===== 本文
三原貴之さんと杉谷昭子先生、そして先生の愛する猫のぬいぐるみ「どってこ」

 杉谷先生は、門下生が一流のプロと室内楽やコンチェルトを体験できる機会を積極的に設けていた。三原さんは、中学1年で杉谷先生に入門して間もなく、ポーランドのプリマ・ヴィスタ四重奏団とシューマンのピアノ五重奏を共演。ここで一期一会の対話の醍醐味を体感し、音楽の喜びに目覚めたという。本人曰く、「自分は器用なタイプではなかったが、昔から本番での不思議な集中力があり、ステージで普段以上のものが出てくるタイプだった」。杉谷先生も、三原さんのそんな特性を面白がり、熱心に向き合ってくれたそうで、三原さんは、時には先生の演奏旅行についていって行動を共にするなど、親しく交流し、先生の姿や言葉から、音楽のみにとどまらず多くを学んだという。

 わたしは、当時高校1年だった三原少年と共演している。曲はグリーグのピアノ協奏曲。杉谷門下の会でポーランド・シレジア・フィルハーモニーと共演する、その準備段階の2台ピアノでの練習相手として、友人を介してわたしに白羽の矢が立ったのだった。杉谷先生主催の発表会で、2台ピアノとして出演させてもらったが、彼のソロは、リハーサルとは比較にならないほど素晴らしいもので、漲るエネルギーや歌心の熱量に圧倒された。「ステージで何かが降臨する」彼の資質を羨ましく感じたものである。

グリーグの協奏曲(2台ピアノ版)。三原貴之・内藤晃。浜離宮朝日ホールにて。
レコーディング終了後の記念写真。2022年4月6日、山口県宇部市、渡辺翁記念会館にて。
左から、斉藤花絵(録音)、内藤晃、三原貴之、瀬沼洋(録音)、松永正行(調律)。
瀬沼さん、斉藤さん、松永さんの3名は、杉谷先生のアルバム制作に携わってきたチームである。

 三原さんは、「“演奏”とは、楽譜というテクストを介して、作曲家と演奏家の視点が折り重なって初めて生まれるもの」だと語り、作曲家について学究的に調べることよりも、できるだけ先入観なしに、真っ白な状態のテクストと向き合って、自分から何が出てくるかを大切にしていると言う。これは、わたし自身の音楽家としてのアプローチとは対照的なところもあり面白いが、音楽が頭でっかちにならず、ダイレクトに心とリンクしたものであり続けるために有効かもしれない。三原さんは、杉谷先生との交流から「人としての生きざまが音楽にあらわれる」ことを実感し、自分もそのような音楽家でありたいと語る。医療の研究に携わり、クリスチャンとして教会でのコンサートも続けている三原さんは、包容力のある魅力的な青年であり、奇しくも、わたしの生徒の酒井遼真くん(開成高校)の「開成ピアノの会」の先輩に彼がいるのはとても嬉しい。

 なお、三原さんの恩師、杉谷昭子先生の奏でる、あまりにも美しい《カタリカタリ》もここに貼らせていただく。この杉谷先生の編曲は、カルディッロ生誕150年に乗じて、カワイ出版の『アニヴァーサリー曲集2024』の中で楽譜化された。採譜してくださったピアニスト秋田悠一郎さんに感謝。
==========
** 理解度の確認 **
1. 本文の「レコーディング終了後の記念写」から「に彼がいるのはとても嬉しい。」までの部分を、一字一句変えずに書き写してください。
2. 本文にあるレコーディング終了後の記念写真の説明で、写っている人物として挙げられている名前をすべて答えてください。
===== 提供データ
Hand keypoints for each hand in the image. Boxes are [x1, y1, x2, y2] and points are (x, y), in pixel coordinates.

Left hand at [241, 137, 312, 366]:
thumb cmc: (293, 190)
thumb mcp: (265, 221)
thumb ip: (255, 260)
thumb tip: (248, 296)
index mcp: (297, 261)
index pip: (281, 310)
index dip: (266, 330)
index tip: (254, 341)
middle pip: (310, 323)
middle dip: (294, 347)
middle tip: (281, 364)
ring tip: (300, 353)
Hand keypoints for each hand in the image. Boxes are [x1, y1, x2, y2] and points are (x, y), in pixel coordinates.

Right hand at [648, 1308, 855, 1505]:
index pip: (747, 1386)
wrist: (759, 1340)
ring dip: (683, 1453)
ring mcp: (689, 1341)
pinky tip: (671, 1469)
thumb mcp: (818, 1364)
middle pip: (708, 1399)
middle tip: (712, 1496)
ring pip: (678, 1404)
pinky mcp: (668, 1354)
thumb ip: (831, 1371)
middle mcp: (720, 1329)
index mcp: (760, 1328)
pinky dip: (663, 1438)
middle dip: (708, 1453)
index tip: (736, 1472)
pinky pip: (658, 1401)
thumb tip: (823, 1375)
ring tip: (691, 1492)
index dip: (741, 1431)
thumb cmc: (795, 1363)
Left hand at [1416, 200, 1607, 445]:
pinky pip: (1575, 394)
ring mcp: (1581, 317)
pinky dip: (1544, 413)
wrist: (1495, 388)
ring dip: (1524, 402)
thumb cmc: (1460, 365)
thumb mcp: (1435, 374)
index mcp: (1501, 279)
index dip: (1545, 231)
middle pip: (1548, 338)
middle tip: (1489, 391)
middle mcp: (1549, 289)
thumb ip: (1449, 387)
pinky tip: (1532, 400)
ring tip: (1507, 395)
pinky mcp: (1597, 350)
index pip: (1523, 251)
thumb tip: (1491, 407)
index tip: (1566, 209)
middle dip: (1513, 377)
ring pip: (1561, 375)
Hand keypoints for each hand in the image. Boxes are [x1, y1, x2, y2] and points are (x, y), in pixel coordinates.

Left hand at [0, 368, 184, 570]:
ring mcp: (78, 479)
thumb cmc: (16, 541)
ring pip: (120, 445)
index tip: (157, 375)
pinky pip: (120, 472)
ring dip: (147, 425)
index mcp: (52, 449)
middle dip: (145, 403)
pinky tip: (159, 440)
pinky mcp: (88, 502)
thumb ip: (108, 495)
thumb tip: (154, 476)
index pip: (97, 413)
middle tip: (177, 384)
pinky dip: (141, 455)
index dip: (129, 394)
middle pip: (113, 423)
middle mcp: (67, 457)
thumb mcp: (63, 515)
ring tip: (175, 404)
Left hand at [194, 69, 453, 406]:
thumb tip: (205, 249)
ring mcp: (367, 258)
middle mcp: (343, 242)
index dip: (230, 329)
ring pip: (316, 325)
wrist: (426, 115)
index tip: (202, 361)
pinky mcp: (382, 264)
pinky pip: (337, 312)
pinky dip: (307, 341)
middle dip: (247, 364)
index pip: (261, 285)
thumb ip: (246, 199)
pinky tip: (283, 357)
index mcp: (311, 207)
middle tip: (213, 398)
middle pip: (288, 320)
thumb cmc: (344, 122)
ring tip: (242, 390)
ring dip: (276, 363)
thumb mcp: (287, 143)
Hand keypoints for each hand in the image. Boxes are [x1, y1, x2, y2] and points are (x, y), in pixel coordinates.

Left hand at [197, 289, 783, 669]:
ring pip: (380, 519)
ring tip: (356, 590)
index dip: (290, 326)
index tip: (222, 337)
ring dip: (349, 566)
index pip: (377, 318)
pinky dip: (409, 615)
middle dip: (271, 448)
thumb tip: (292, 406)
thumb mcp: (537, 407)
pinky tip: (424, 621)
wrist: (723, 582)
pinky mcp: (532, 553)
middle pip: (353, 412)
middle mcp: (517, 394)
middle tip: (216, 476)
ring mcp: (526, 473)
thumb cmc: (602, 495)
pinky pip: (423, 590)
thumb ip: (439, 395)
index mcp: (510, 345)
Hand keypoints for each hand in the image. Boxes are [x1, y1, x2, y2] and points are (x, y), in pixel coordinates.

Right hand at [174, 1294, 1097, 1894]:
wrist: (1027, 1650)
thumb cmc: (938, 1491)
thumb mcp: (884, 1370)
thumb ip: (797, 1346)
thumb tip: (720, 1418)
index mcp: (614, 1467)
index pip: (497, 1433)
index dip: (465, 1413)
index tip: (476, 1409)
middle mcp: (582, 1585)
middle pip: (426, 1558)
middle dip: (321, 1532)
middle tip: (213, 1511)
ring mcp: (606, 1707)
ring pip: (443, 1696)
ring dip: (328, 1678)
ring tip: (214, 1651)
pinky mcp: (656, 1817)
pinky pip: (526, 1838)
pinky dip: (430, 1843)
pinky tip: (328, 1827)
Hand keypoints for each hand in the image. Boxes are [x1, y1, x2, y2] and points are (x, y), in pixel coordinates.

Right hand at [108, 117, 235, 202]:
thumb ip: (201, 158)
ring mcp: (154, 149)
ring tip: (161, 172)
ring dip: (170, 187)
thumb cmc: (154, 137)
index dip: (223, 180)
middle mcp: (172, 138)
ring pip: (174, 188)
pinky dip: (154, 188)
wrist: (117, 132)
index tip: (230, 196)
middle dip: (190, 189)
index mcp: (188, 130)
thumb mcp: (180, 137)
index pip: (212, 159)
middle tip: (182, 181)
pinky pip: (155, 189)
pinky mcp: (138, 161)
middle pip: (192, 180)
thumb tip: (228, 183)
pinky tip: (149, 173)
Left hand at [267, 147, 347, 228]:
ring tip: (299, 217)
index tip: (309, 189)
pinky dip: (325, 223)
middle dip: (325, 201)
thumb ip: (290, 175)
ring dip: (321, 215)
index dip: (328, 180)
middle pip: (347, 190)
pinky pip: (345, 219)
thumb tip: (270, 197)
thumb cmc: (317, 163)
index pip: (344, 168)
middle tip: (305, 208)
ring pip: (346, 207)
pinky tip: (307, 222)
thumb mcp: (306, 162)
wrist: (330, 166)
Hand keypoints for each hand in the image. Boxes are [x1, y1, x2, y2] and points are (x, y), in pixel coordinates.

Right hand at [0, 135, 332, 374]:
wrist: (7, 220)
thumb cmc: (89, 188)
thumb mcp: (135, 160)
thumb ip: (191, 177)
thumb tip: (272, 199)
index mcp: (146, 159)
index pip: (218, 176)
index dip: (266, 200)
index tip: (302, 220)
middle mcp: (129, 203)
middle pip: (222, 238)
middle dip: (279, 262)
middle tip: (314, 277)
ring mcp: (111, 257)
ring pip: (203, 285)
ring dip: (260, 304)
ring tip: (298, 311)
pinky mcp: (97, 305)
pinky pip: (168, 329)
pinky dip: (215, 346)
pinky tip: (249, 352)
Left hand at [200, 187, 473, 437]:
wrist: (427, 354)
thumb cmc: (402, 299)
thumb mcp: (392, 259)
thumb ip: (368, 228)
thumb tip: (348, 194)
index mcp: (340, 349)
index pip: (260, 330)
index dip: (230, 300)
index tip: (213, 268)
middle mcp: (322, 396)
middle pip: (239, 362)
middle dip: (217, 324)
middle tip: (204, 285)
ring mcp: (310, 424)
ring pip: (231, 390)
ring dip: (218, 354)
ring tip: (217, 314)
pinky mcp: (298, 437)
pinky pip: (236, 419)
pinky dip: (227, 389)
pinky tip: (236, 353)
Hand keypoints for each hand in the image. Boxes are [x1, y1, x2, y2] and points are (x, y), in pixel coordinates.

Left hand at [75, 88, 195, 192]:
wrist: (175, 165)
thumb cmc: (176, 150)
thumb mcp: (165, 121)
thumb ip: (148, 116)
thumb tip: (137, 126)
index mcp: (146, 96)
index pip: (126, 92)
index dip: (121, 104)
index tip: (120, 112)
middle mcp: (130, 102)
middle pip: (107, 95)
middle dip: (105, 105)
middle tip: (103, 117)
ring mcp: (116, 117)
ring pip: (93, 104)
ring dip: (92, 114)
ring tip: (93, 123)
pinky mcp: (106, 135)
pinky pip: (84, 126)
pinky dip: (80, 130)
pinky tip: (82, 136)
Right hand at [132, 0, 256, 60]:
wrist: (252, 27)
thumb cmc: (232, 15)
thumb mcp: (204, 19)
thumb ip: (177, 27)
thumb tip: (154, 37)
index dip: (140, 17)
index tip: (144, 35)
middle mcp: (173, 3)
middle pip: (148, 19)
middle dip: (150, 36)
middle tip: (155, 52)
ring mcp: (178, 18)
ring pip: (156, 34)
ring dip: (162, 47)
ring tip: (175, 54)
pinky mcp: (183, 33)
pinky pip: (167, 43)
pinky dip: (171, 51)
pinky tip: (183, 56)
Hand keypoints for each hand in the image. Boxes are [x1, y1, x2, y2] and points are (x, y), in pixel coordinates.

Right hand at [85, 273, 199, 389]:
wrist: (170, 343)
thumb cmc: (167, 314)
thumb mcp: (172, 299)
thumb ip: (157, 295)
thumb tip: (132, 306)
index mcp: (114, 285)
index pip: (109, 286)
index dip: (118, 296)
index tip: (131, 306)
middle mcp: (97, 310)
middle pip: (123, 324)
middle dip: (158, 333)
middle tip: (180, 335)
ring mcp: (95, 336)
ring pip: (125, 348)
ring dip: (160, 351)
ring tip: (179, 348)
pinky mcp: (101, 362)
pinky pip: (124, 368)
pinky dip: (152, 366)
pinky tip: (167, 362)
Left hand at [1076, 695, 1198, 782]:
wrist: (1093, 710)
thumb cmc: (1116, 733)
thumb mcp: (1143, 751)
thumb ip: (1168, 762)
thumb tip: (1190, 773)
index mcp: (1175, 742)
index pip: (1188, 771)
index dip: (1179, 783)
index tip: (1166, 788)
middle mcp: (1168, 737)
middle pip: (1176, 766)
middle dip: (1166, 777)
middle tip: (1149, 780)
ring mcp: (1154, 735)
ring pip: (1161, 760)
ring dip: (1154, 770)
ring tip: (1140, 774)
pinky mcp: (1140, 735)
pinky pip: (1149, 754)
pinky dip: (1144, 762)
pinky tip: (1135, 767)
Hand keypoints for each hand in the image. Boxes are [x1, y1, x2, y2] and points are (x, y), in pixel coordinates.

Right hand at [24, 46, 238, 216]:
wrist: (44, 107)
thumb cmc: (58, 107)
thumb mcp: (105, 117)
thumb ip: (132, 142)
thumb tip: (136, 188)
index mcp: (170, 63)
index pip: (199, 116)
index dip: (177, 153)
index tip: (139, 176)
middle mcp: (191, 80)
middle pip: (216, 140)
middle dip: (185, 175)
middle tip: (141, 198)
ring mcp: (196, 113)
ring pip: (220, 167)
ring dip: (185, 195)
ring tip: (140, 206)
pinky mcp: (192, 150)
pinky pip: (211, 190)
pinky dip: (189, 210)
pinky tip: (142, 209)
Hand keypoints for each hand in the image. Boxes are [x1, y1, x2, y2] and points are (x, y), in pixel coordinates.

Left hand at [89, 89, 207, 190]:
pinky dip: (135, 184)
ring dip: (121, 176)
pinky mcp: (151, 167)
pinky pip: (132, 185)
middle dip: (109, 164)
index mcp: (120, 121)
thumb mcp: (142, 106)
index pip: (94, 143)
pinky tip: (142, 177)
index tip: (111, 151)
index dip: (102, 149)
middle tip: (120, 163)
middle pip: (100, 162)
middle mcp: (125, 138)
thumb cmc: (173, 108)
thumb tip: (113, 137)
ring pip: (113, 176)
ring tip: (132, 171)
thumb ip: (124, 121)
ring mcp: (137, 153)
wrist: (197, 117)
==========
** 解答 **
1.
レコーディング終了後の記念写真。2022年4月6日、山口県宇部市、渡辺翁記念会館にて。
左から、斉藤花絵(録音)、内藤晃、三原貴之、瀬沼洋(録音)、松永正行(調律)。
瀬沼さん、斉藤さん、松永さんの3名は、杉谷先生のアルバム制作に携わってきたチームである。

 三原さんは、「“演奏”とは、楽譜というテクストを介して、作曲家と演奏家の視点が折り重なって初めて生まれるもの」だと語り、作曲家について学究的に調べることよりも、できるだけ先入観なしに、真っ白な状態のテクストと向き合って、自分から何が出てくるかを大切にしていると言う。これは、わたし自身の音楽家としてのアプローチとは対照的なところもあり面白いが、音楽が頭でっかちにならず、ダイレクトに心とリンクしたものであり続けるために有効かもしれない。三原さんは、杉谷先生との交流から「人としての生きざまが音楽にあらわれる」ことを実感し、自分もそのような音楽家でありたいと語る。医療の研究に携わり、クリスチャンとして教会でのコンサートも続けている三原さんは、包容力のある魅力的な青年であり、奇しくも、わたしの生徒の酒井遼真くん(開成高校)の「開成ピアノの会」の先輩に彼がいるのはとても嬉しい。

2. 斉藤花絵、内藤晃、三原貴之、瀬沼洋、松永正行